== Work to be completed ==
Among the entries below, find the lines with the word "novembre" and copy them.

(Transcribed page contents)
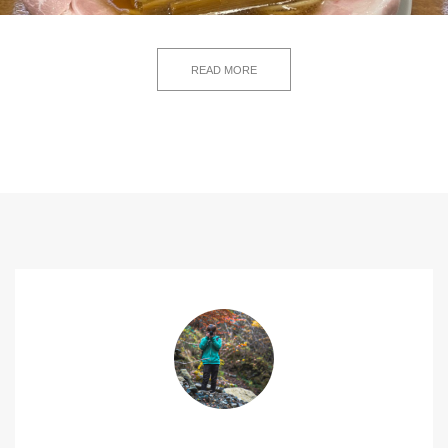
READ MORE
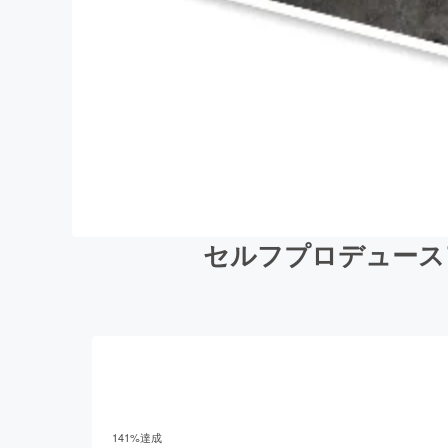
セルフプロデュース
141
%達成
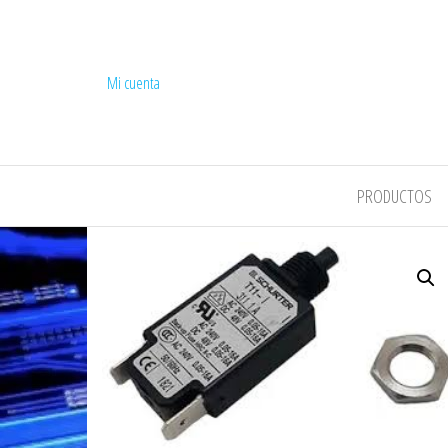
Mi cuenta
COMPEL
PRODUCTOS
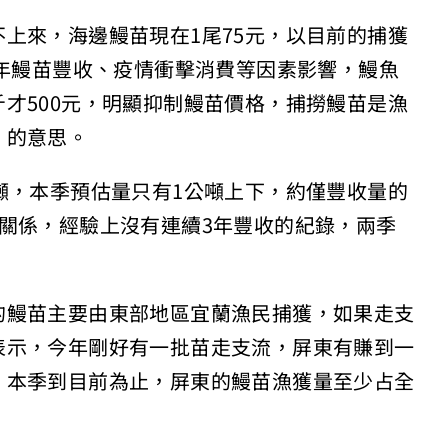
上來，海邊鰻苗現在1尾75元，以目前的捕獲
2年鰻苗豐收、疫情衝擊消費等因素影響，鰻魚
才500元，明顯抑制鰻苗價格，捕撈鰻苗是漁
」的意思。
噸，本季預估量只有1公噸上下，約僅豐收量的
關係，經驗上沒有連續3年豐收的紀錄，兩季
的鰻苗主要由東部地區宜蘭漁民捕獲，如果走支
表示，今年剛好有一批苗走支流，屏東有賺到一
，本季到目前為止，屏東的鰻苗漁獲量至少占全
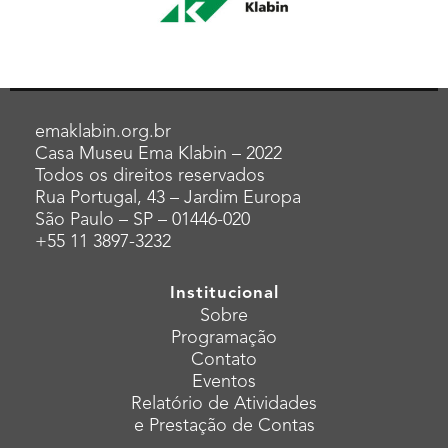
emaklabin.org.br
Casa Museu Ema Klabin – 2022
Todos os direitos reservados
Rua Portugal, 43 – Jardim Europa
São Paulo – SP – 01446-020
+55 11 3897-3232
Institucional
Sobre
Programação
Contato
Eventos
Relatório de Atividades
e Prestação de Contas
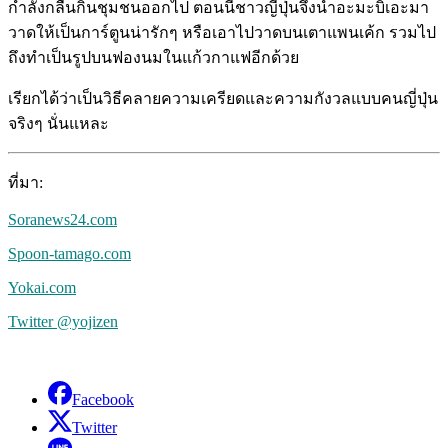
กำลังกลืนกินชุมชนออกไป ตอนนี้ชาวญี่ปุ่นจึงนำอะมะบิเอะมา
วาดให้เป็นการ์ตูนน่ารักๆ หรือเอาไปวาดบนเตาแพนเค้ก รวมไป
ถึงทำเป็นรูปบนฟองนมในแก้วกาแฟอีกด้วย
เรียกได้ว่าเป็นวิธีคลายความเครียดและความกังวลแบบคนญี่ปุ่น
จริงๆ นั่นแหละ
ที่มา:
Soranews24.com
Spoon-tamago.com
Yokai.com
Twitter @yojizen
Facebook
Twitter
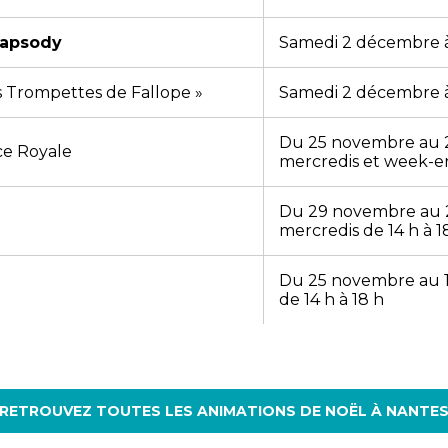
hapsody
Samedi 2 décembre à 
es Trompettes de Fallope »
Samedi 2 décembre à 
Du 25 novembre au 2
ce Royale
mercredis et week-en
Du 29 novembre au 2
mercredis de 14 h à 1
Du 25 novembre au 1
de 14 h à 18 h
RETROUVEZ TOUTES LES ANIMATIONS DE NOËL À NANTE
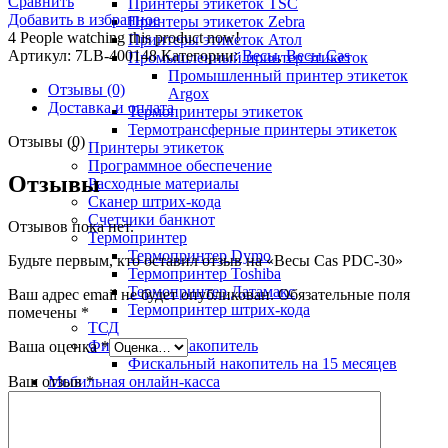
Сравнить
Принтеры этикеток TSC
Добавить в избранное
Принтеры этикеток Zebra
4
People watching this product now!
Принтеры этикеток Атол
Артикул:
7LB-400148
Категории:
Весы
,
Весы Cas
Промышленный принтер этикеток
Промышленный принтер этикеток
Отзывы (0)
Argox
Доставка и оплата
Термопринтеры этикеток
Термотрансферные принтеры этикеток
Отзывы (0)
Принтеры этикеток
Программное обеспечение
Отзывы
Расходные материалы
Сканер штрих-кода
Счетчики банкнот
Отзывов пока нет.
Термопринтер
Термопринтер Dymo
Будьте первым, кто оставил отзыв на «Весы Cas PDC-30»
Термопринтер Toshiba
Термопринтер Датамакс
Ваш адрес email не будет опубликован.
Обязательные поля
Термопринтер штрих-кода
помечены
*
ТСД
Фискальный накопитель
Ваша оценка
*
Фискальный накопитель на 15 месяцев
Ваш отзыв
*
Мобильная онлайн-касса
МодульКасса
Онлайн-касса для вендинга
Онлайн-касса Штрих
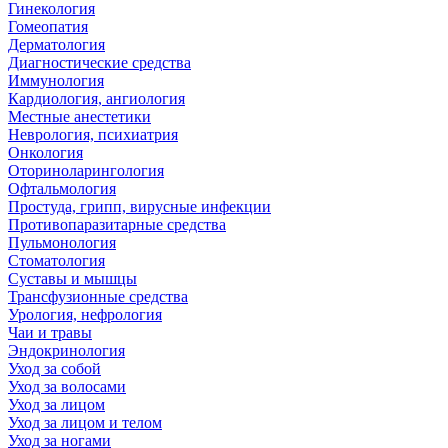
Гинекология
Гомеопатия
Дерматология
Диагностические средства
Иммунология
Кардиология, ангиология
Местные анестетики
Неврология, психиатрия
Онкология
Оториноларингология
Офтальмология
Простуда, грипп, вирусные инфекции
Противопаразитарные средства
Пульмонология
Стоматология
Суставы и мышцы
Трансфузионные средства
Урология, нефрология
Чаи и травы
Эндокринология
Уход за собой
Уход за волосами
Уход за лицом
Уход за лицом и телом
Уход за ногами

== Response to the exercise ==
Du 25 novembre au 2
Du 29 novembre au 2
Du 25 novembre au 1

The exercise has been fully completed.